図1 日本人腸内細菌叢と関連が認められた5つのゲノム領域
各腸内細菌叢パラメーターに対するGWASの結果について、関連が示唆されるゲノム領域を示します。各点が解析したSNPを示します(直接調べたSNPと、imputation(インピュテーション)とよばれるコンピューター上で統計学的に推測したSNPを含みます)。左縦軸で示した-log10(P値)の値が大きいほど(P値が低いほど)関連が確からしいことを表します。各点の色分けで表示したr2値は、連鎖不平衡係数とよばれ、最も関連の確からしいSNP(紫色で表示しrs番号を並記)との相関を表します。この係数が大きいほど(暖色に近いほど)、そのSNPが、最も関連の確からしいSNPと同じシグナルを反映していることが示唆されます。灰色は連鎖不平衡係数が計算できなかったSNPです。青線は、右縦軸の組換え価と呼ばれる値を示します。この値が高いゲノム上の位置は、遺伝子組換えが起こりやすいことを表します。

一方で、腸内細菌叢の個人差に対して、同定したSNPの個々の影響はそれほど大きなものではありませんでした。更に、複数のSNPによる複合的な遺伝要因の影響を調べるために、ゲノム全体のSNPを用いた遺伝率の算出を行ったところ、日本人の腸内に主要な21の菌のうち6つについて、複合的な遺伝要因の影響があることが確認されました(図2)。



 
 
図2 日本人の腸内に主要な21の菌の遺伝率
左に示すそれぞれの菌について、ゲノム全体から算出した遺伝率の推定値をピンクの点で表します。この値が大きいほど、遺伝要因の影響が大きいことを示唆し、赤破線で囲った6つの菌は、エラーバー(標準誤差)の範囲が0をまたがないことから、遺伝要因の影響が統計的に認められる菌であると判断されます。


 
これらの結果から、日本人腸内細菌叢の遺伝要因は、特定の寄与度の高い変異ではなく、寄与度はそれほど高くないありふれた変異が多数集積して影響する、多遺伝子構造(polygenic architecture)を取ることが示されました。

また、我々が同定した日本人腸内細菌叢と関連を示すゲノム領域は、これまでに欧米人集団を対象としたGWASから報告されたゲノム領域とは異なる領域であったことから、人種特異的な遺伝要因の存在が示唆されました。
本研究で得られたGWASデータは、オープンデータとしてGWAS Catalog(注8)に登録を行いました。

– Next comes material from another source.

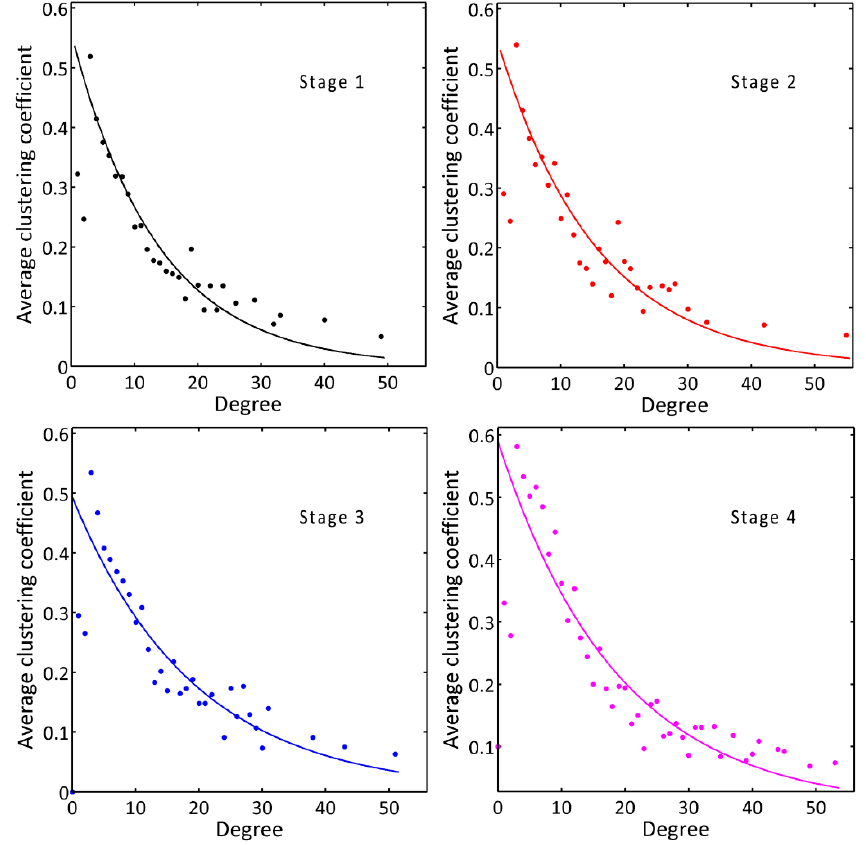
Table 11. Correlation results of degree-clustering coefficient.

本研究で得られた成果は、腸内細菌叢の民族差を理解する上で基礎的なデータとなることが期待されます。今後、宿主の遺伝的背景を考慮した上で、疾患や体質などの個々人の健康状態などと腸内細菌叢との関連性、更には民族性との繋がりに関してより精緻に評価する研究を検討していく予定です。

また、本研究の成果は、インターネットを活用することで、ユーザーコミュニティの個人が自らの同意の下で研究に参加して科学の発展に寄与できる、“Community-derived science”の実現により得られました。この新しい研究形態は、研究参加者リクルートやデータ収集に膨大な時間とコストがかかる従来型の研究の困難を解決し、研究成果の社会への還元を加速させることが期待されます。
 

 発表雑誌 

雑誌名:「Communications Biology」(オンライン版)
論文タイトル:Genome-wide association studies and heritability analysis reveal the involvement of host genetics in the Japanese gut microbiota
著者:Sachiko Ishida*, Kumiko Kato, Masami Tanaka, Toshitaka Odamaki, Ryuichi Kubo, Eri  Mitsuyama,  Jin-zhong  Xiao,  Rui  Yamaguchi, Satoshi  Uematsu, Seiya  Imoto, and Satoru Miyano
(*責任著者)
DOI:10.1038/s42003-020-01416-z
URL:https://www.nature.com/articles/s42003-020-01416-z

 

 問い合わせ先 

<研究に関するお問い合わせ>
東京大学医科学研究所  健康医療インテリジェンス分野
教授 井元清哉(いもと せいや)
https://www.ims.u-tokyo.ac.jp/imsut/jp/lab/hgclink/page_00072.html

<報道に関するお問い合わせ>
東京大学医科学研究所 国際学術連携室(広報)
https://www.ims.u-tokyo.ac.jp/imsut/jp/

株式会社ディー・エヌ・エー 広報グループ 担当:山田
https://dena.com/jp/

森永乳業株式会社 広報IR部 担当:渡辺・見上
https://www.morinagamilk.co.jp/

 

 用語解説

 (注1)MYCODE Research(マイコード・リサーチ)
株式会社DeNA ライフサイエンスの遺伝子検査サービス「MYCODE(マイコード)」会員の中から研究に同意いただいた方の協力を得て行うユーザー参加型の研究プロジェクト。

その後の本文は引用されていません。